All of this will be sought as the orchestra does its usual stumping for the annual fund.

"We still have an awful lot of money to raise," said Worley, who has, with his wife, given $5 million to the recovery effort. "It's been a long struggle, it's not over, but we're still standing and we're still playing, and Philadelphia is increasingly responding to us, and I couldn't be more encouraged."

Even before the orchestra filed for Chapter 11 bankruptcy on April 16, Worley said the city was "in grave danger of losing this orchestra."

Asked whether that danger still exists, he said:

"We have a lot of work to do to keep it. We are dedicated to keeping the Philadelphia Orchestra, not just some group of musicians, on our stage."

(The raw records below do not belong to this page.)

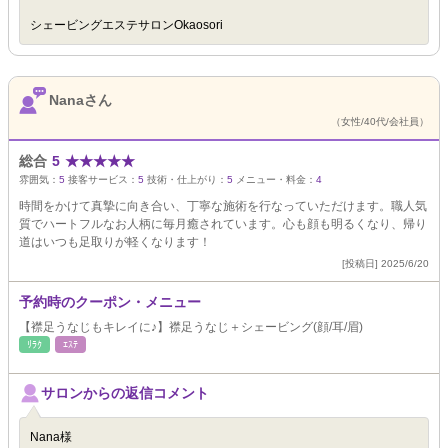
シェービングエステサロンOkaosori
Nanaさん
（女性/40代/会社員）
総合
5
★
★
★
★
★
雰囲気：
5
接客サービス：
5
技術・仕上がり：
5
メニュー・料金：
4
時間をかけて真摯に向き合い、丁寧な施術を行なっていただけます。職人気
質でハートフルなお人柄に毎月癒されています。心も顔も明るくなり、帰り
道はいつも足取りが軽くなります！
[投稿日] 2025/6/20
予約時のクーポン・メニュー
【襟足うなじもキレイに♪】襟足うなじ＋シェービング(顔/耳/眉)
ﾘﾗｸ
ｴｽﾃ
サロンからの返信コメント
Nana様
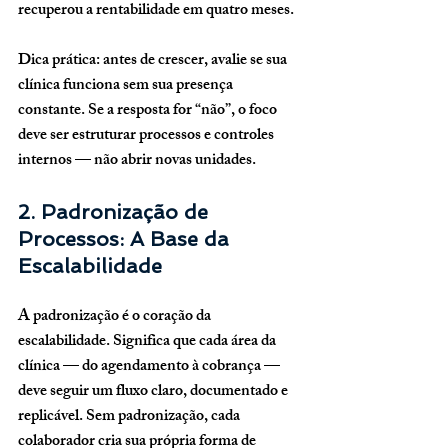
recuperou a rentabilidade em quatro meses.
Dica prática:
 antes de crescer, avalie se sua 
clínica funciona sem sua presença 
constante. Se a resposta for “não”, o foco 
deve ser estruturar processos e controles 
internos — não abrir novas unidades.
2. Padronização de 
Processos: A Base da 
Escalabilidade
A padronização é o coração da 
escalabilidade. Significa que cada área da 
clínica — do agendamento à cobrança — 
deve seguir um fluxo claro, documentado e 
replicável. Sem padronização, cada 
colaborador cria sua própria forma de 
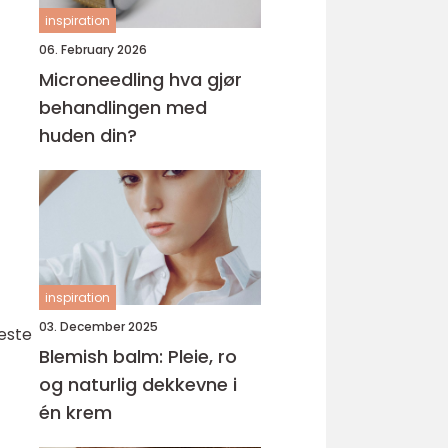
inspiration
06. February 2026
Microneedling hva gjør
behandlingen med
huden din?
inspiration
03. December 2025
este
Blemish balm: Pleie, ro
og naturlig dekkevne i
én krem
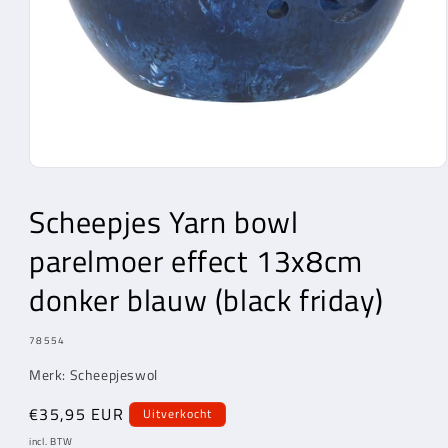
Media
1
openen
Scheepjes Yarn bowl
in
modaal
parelmoer effect 13x8cm
donker blauw (black friday)
MODEL:
78554
Merk: Scheepjeswol
Normale
€35,95 EUR
Uitverkocht
prijs
incl. BTW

The musicians themselves are in the process of determining that outcome. Several prominent titled players - clarinetist Ricardo Morales, trumpeter David Bilger, and cellist Efe Baltacigil - already have accepted positions elsewhere, and another wave of departures is on the way.

Principal trombonist Nitzan Haroz has won an audition with the Los Angeles Philharmonic. He declined to comment because, he wrote in an e-mail, "the details regarding the LA position are still being worked out."

Jonathan Chu, a section violist who joined the orchestra in 2009, has accepted the same position with the Boston Symphony Orchestra.

Others are said to be taking auditions or considering teaching positions.

Not every player is citing deep concessions in the new labor contract as a reason for leaving, but some are.